Konda Araştırma Şirketi tarafından ilki 2006 yılında yapılan "Biz Kimiz/Toplumsal Yapı Araştırması" çalışmasının 2010'da yeni verilerle güncellenen hali "Kürt Meselesinde Algı ve Beklentiler" adlı araştırması İletişim Yayınları tarafından yayınlandı. 'Kürt Meselesi'nde algı ve beklentiler' isimli kitap, KONDA araştırma şirketinin biri Eylül 2006, diğeri Temmuz 2010'da yaptığı iki ayrı araştırmadan yola çıkılarak hazırlandı.
Eylül 2006 tarihinde Türkiye genelinde toplam 47 bin 958 kişiyle, Temmuz 2010'da 10 bin 393 kişiyle yapılan araştırma, 59 il, 374 ilçe, 902 mahalle ve köyde gerçekleştirildi. Araştırmada, "Son yıllarda Kürt açılımı gibi konularda eksikliklerini bir yana bırakırsak, cesur adımlar atan ve liberal bir söylem kullanan AK Parti; değişimi engellemeye çalışıyor görünümü veren ise CHP oldu. Bir anlamda bu konularda AK Parti yönetiminin toplumun ve tabanının önünden gitmeye çabaladığını, CHP'nin ise geriden gittiğini söylemek yanlış olmaz. Ancak son dönemde CHP liderliğinin de değişimin önünde olmak arzusunu gösteren bir söylem kullanmaya başlaması, bu konuda olumlu bir gelişme. Tabii belirleyici olan söylemden çok, uzun vadeli pratikler ve parti örgütünün çalışması olacaktır. Etnik farklılıklar konusunda söylem ve politikaları tabanın tercihleriyle en uyumlu olan partinin MHP olduğu söylenebilir" ifadeleri dikkat çekti.
TÜRK KÜRT AKRABALIĞI
Araştırma sonuçlarına göre Türkler'in yüzde 57,6'sı gelin veya eş olarak, yüzde 53,5'i iş ortağı olarak, yüzde 47,4'ü komşu olarak bir Kürt'ü istemiyor. Buna karşılık Kürtler'in de yüzde 26,4'ü gelin veya eş olarak, yüzde 24,8'i iş ortağı olarak, yüzde 22,1'i komşu olarak bir Türk'ü istemiyor.

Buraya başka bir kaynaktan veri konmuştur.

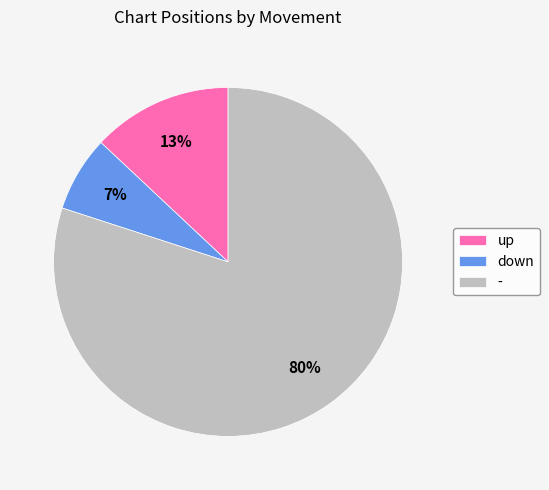

Which slice is the smallest?

down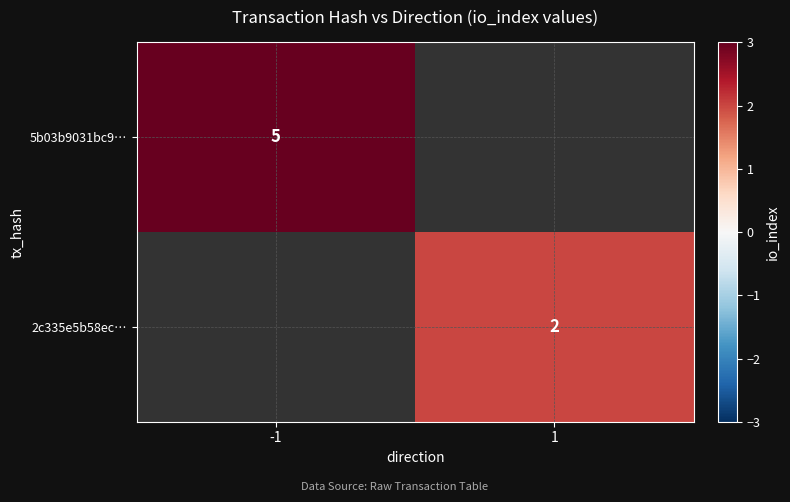

At how many categories does at least one series exceed 3?

1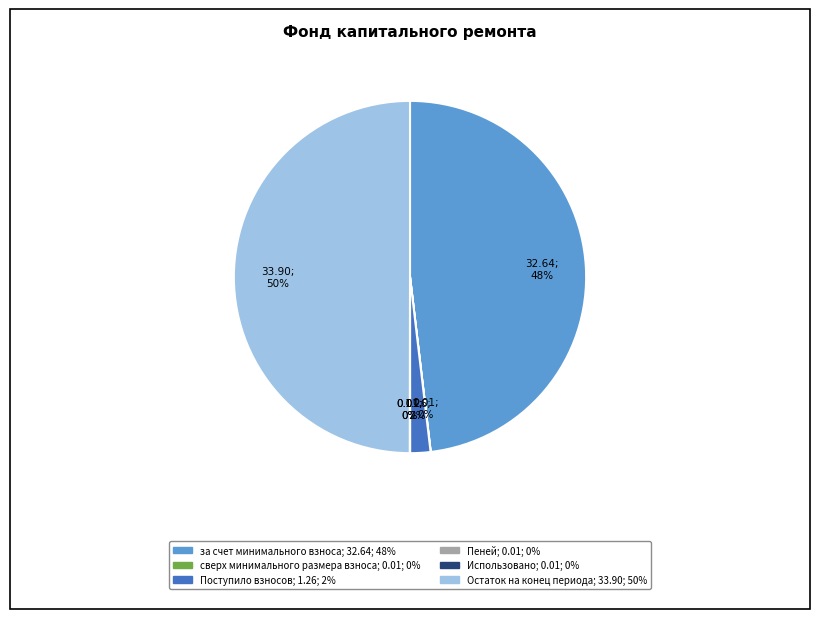

To the nearest percent, what is the difference between the largest and smallest slice percentages?

50%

Araştırma sonuçlarına göre, bölge Kürtleri Öcalan'ı yüksek bir oranda muhatap olarak görseler de çözümü siyasi kurumlar içinde aramakta. BDP'yi çözümü sağlayacak kurum olarak görenlerin oranı yüzde 40.9 iken yüzde 30'luk oranda AK Parti ve yüzde 10.4'lük bir oranda da Meclis/partiler/işbirlikleri yanıtları verildi.
KÜRT VE ZAZA ORANI
2006'daki araştırmada Kürt ve Zaza olduğunu söyleyenlerin nüfus içindeki oranı yüzde 15.7'yle 11 milyon 445 bin iken, bu sayı 2010'da yüzde 18.3'e çıkarak 13 milyon 261 bine ulaştı. Sadece Kürt kimliğini söyleyenlerin oranı 2006'da yüzde 13.4'ken, dört yılda bu oran sadece yüzde 1.3 arttı. Zaza kimliğinde artış ise, 1.4. Aynı şekilde, kendi kimliğini Türk olarak tanımlayanların oranı 2006'da yüzde 76.7 iken, bu oran 2010'da yüzde 78.1 çıktı. Türk, Kürt ve Zaza kimliklerindeki artışın, 'diğer kimlikler'le tanımlamadaki azalışında etkili olduğu görüldü. Kürtlerin dağılımı, Güneydoğu'da yüzde 27, Doğuanadolu'da yüzde 39, İstanbul'da yüzde 18'ken, tüm Karadeniz'de sadece yüzde 0.3 oranında kalması dikkat çekti.
Tüm Türkiye nüfusu içinde Türkler yüzde 73,6 ile 53 milyon 377 bin, Kürtler ve Zazalar yüzde 18,3 ile 13 milyon 261 bin, diğer etnik grupların toplamı ise yüzde 8,2 ile 5 milyon 915 bin. Türk-Kürt arasında akrabalık ilişkisi olanlar da 3 milyon 500 bin dolayında.